The largest monthly Social Security benefit available in 2022 is $4,194. In order to get this, you must have earned at least $147,000 in 2022 dollars for at least 35 years. You must also delay Social Security until age 70, when you sign up for your largest possible benefit. Then, you’d have to live until at least 90 to get $1 million out of the program, not including any increases in future years. That’s a tall order for most people.

Those with benefits close to the maximum who live longer than 90 might also pass the million-dollar mark, but most people will have to content themselves with far less. If you qualify for the average $1,665 monthly Social Security benefit at 62 and claim until 85, you’d get $459,540 overall, not including any increases in future years. That’s still a large sum, but it’s probably not enough to cover all your retirement costs.

How much will I get from Social Security?

There’s no way to predict exactly how much you’ll get from Social Security because there are factors in play, like your life expectancy, that no one can know for certain. But you can get a good estimate.

First, create a my Social Security account if you don’t have one already. Here, you’ll find information on all the money you’ve paid Social Security taxes on over the years, as well as your estimated monthly benefit. If you anticipate an income change, like a raise, in the future, you can see how this will affect your benefit as well.

Note that the age you claim Social Security will also affect the size of your checks. You can claim as early as 62, but you must wait until your full retirement age (FRA) if you want the full amount you’re entitled to based on your work history. This is anywhere from 66 to 67 for today’s workers. If you claim earlier than this, your checks will be smaller. If you delay benefits, they’ll grow until you hit your maximum benefit at 70.

Once you have a rough idea of when you want to start claiming and how much you think you’ll get from the program each month, you can multiply your monthly benefit amount by 12 to get your estimated annual benefit. Finally, multiply this by the number of years you expect to claim to figure out your lifetime benefit. For instance, in our example above, we looked at a $1,665 monthly benefit claimed from 62 to 85. That would give you an annual benefit of $19,980 and a lifetime benefit of $459,540.

How can I increase my Social Security benefit?

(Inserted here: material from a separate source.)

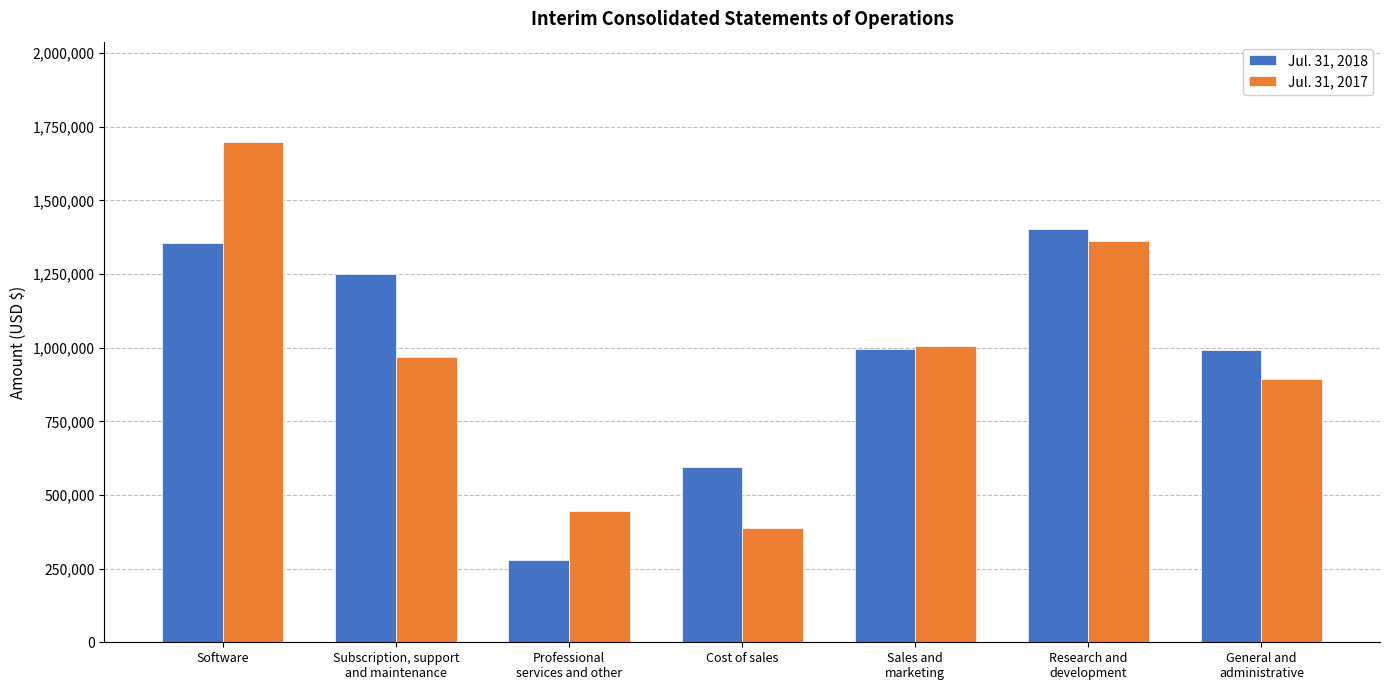

At how many categories does at least one series exceed 961492?

5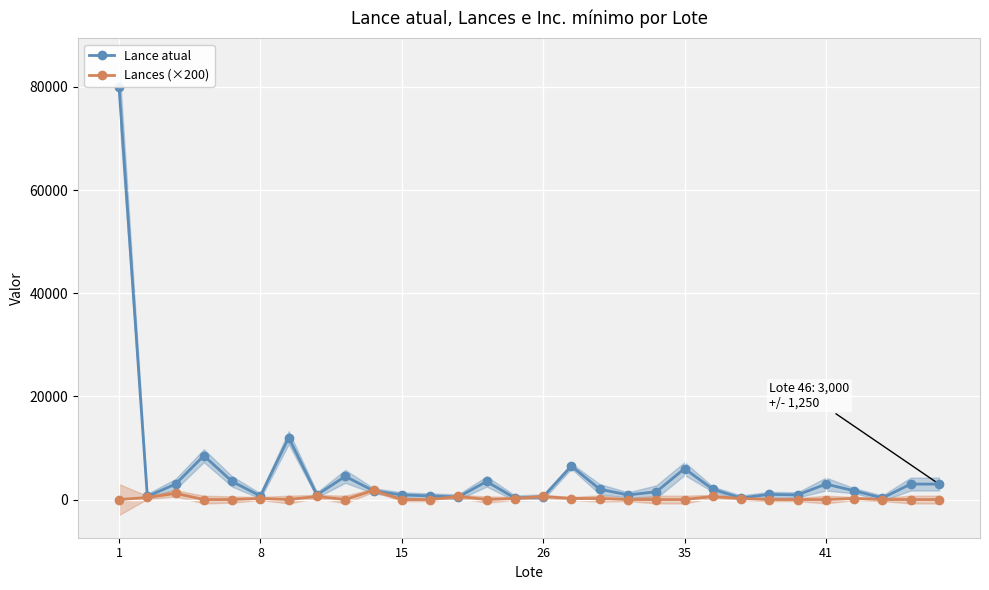

True or false: Lances (×200) has more than 0 points higher than both neighbors.

True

There are a few things you might be able to do to increase your Social Security benefit if you’re not happy with its size. First, work at least 35 years, so you don’t have any zero-income years factored into your benefit calculation. If possible, work longer than 35 years. Most people earn more later in their careers than they did starting out. Once they pass the 35-year mark, these more recent, higher-earning years will begin to replace their earlier, lower-earning years in their benefit calculation.

Rethinking your claiming age is another way to boost your benefit. Delaying Social Security is generally wise if you can afford to do so and believe you’ll live until your mid-80s or beyond. Those with shorter life expectancies or little to no savings may have to sign up earlier, though.

Finally, you should coordinate with other household members that are eligible for Social Security benefits to ensure everyone is getting all they qualify for. Married people may not get $1 million each from the program, but it’s possible that they could wind up with $1 million in total once they’ve pooled their benefits.

Your Social Security plan doesn’t have to be set in stone, especially if you’re far from claiming age. But it’s important to start thinking about when you’ll claim if you haven’t already. Knowing how much you can expect from the program is crucial to figuring out how much you need to save on your own for a comfortable retirement.